An input document is serialized back into its original format by default. Candle ensures there's no data loss in the data model during the serialization and deserialization. However, non-significant syntaxtual information (like whitespaces, case of HTML element names) might be normalized during the process.

Candle supports transformation of one document format to another, but there might be data lose in such transformation, due to the limitations of the format. For example, namespace information is lost when you serialize into HTML format.

Some of the Candle data types cannot be serialized into a markup document:

Script data types: in Candle, functions and patterns are first-class data as in functional programming languages. However, code data types cannot be serialized into Candle markup documents. For an object, if it contains code data, only the non-code data can be serialized.
Error data type: error data types can never be serialized into a markup document. If a dynamically constructed document has error in it, the errors will be ignored and not serialized.

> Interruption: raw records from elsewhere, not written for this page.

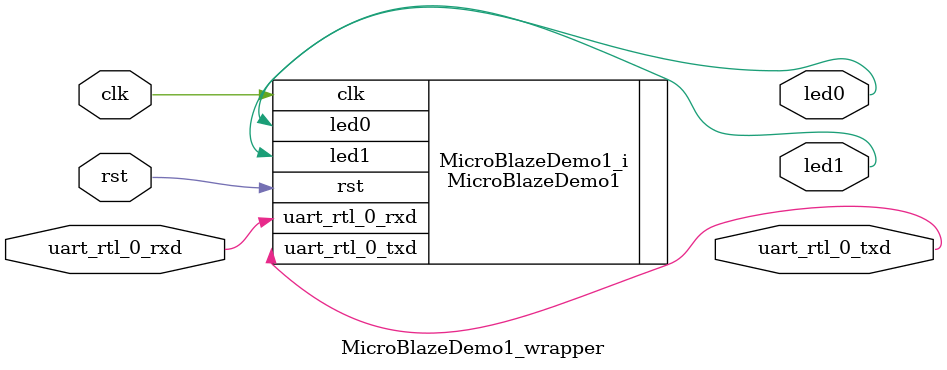
<source format=v>
`timescale 1 ps / 1 ps

module MicroBlazeDemo1_wrapper
   (clk,
    led0,
    led1,
    rst,
    uart_rtl_0_rxd,
    uart_rtl_0_txd);
  input clk;
  output led0;
  output led1;
  input rst;
  input uart_rtl_0_rxd;
  output uart_rtl_0_txd;

  wire clk;
  wire led0;
  wire led1;
  wire rst;
  wire uart_rtl_0_rxd;
  wire uart_rtl_0_txd;

  MicroBlazeDemo1 MicroBlazeDemo1_i
       (.clk(clk),
        .led0(led0),
        .led1(led1),
        .rst(rst),
        .uart_rtl_0_rxd(uart_rtl_0_rxd),
        .uart_rtl_0_txd(uart_rtl_0_txd));
endmodule

</source>
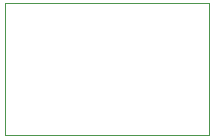
<source format=gbr>
G04 #@! TF.GenerationSoftware,KiCad,Pcbnew,(5.1.7)-1*
G04 #@! TF.CreationDate,2020-12-13T21:56:51-08:00*
G04 #@! TF.ProjectId,hotswap-i2c,686f7473-7761-4702-9d69-32632e6b6963,rev?*
G04 #@! TF.SameCoordinates,Original*
G04 #@! TF.FileFunction,Profile,NP*
%FSLAX46Y46*%
G04 Gerber Fmt 4.6, Leading zero omitted, Abs format (unit mm)*
G04 Created by KiCad (PCBNEW (5.1.7)-1) date 2020-12-13 21:56:51*
%MOMM*%
%LPD*%
G01*
G04 APERTURE LIST*
G04 #@! TA.AperFunction,Profile*
%ADD10C,0.050000*%
G04 #@! TD*
G04 APERTURE END LIST*
D10*
X156650000Y-88220000D02*
X156650000Y-77020000D01*
X139450000Y-88220000D02*
X156650000Y-88220000D01*
X139450000Y-77020000D02*
X139450000Y-88220000D01*
X139450000Y-77020000D02*
X156650000Y-77020000D01*
M02*

</source>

This restriction is simply because there's no literal representation of error data type in Candle. Error is a data type used only during runtime.

Appendices

A. Candle Data Types vs. XQuery Data Types

While Candle data types are closely based on XQuery and XML Schema data types, there are substantial differences between them. After the comparison, you'll see that Candle's data model is cleaner and more general. For your convinience, the diagram of XQuery Type Hierarchy is included here:

Figure 2. XQuery Type Hierarchy
Types that have direct correspondence between Candle and XQuery are:

boolean: same as xs:boolean;
numeric types:

byte: same as xs:byte;
ubyte: same as xs:unsignedByte;
short: same as xs:short;
ushort: same as xs:unsignedShort;
int: same as xs:int;
uint: same as xs:unsignedInt;
long: same as xs:long;
ulong: same as xs:unsignedLong;
integer: same as xs:integer;
decimal: same as xs:decimal;
float: same as xs:float;
double: same as xs:double;

string: same as xs:string;
binary: combines xs:base64Binary and xs:hexBinary;
uri: same as xs:anyURI;
qname: same as xs:QName;
id: same as xs:ID;
datetime types:

date-time: same as xs:dateTime;
date: same as xs:date;
time: same as xs:time;
year-month: same as xs:gYearMonth;
year: same as xs:gYear;
month-day: same as xs:MonthDay;
month: same as xs:gMonth;
day: same as xs:gDay;

Though these types have same data model, but their literal syntax in Candle and XQuery can be different. You should refer to Candle Markup Reference for the detailed syntax.

There are a few new types introduced by Candle that do not have corresponding XQuery and XML Schema data types:

measure types:

they are introduced primarily due to their wide usage in presentation markup languages, like HTML, CSS and SVG;
although in current implementation, only predefined units can be used, we may in future to allow user defined units to be used, so that measurements can be used in a general manner;

map: is commonly used in many scripting languages;
directory: so as to extend our path semantic to the document level;
script types: for functions and types to be treated as first-class data as in many functional languages;

Some data types defined in XQuery and XML Schema are excluded by Candle:

xs:untyped: as Candle is always strong typed, there's no need for untyped data type in Candle;
some derived types: like xs:nonNegativeInteger, xs:positiveInteger, xs:nonPositiveInteger, xs:negativeInteger, are not defined in Candle, as they can be easily implemented as user-defined types in Candle;
xs:IDREF: is unified under uri type in Candle;
namespace nodes are treated as pure lexical information instead of nodes in Candle data model;
processing-instruction: is treated as comment in Candle;
DTD related types: like xs:language, xs:ENTITY, xs:NOTATION, xs:NMTOKEN are not supported by Candle;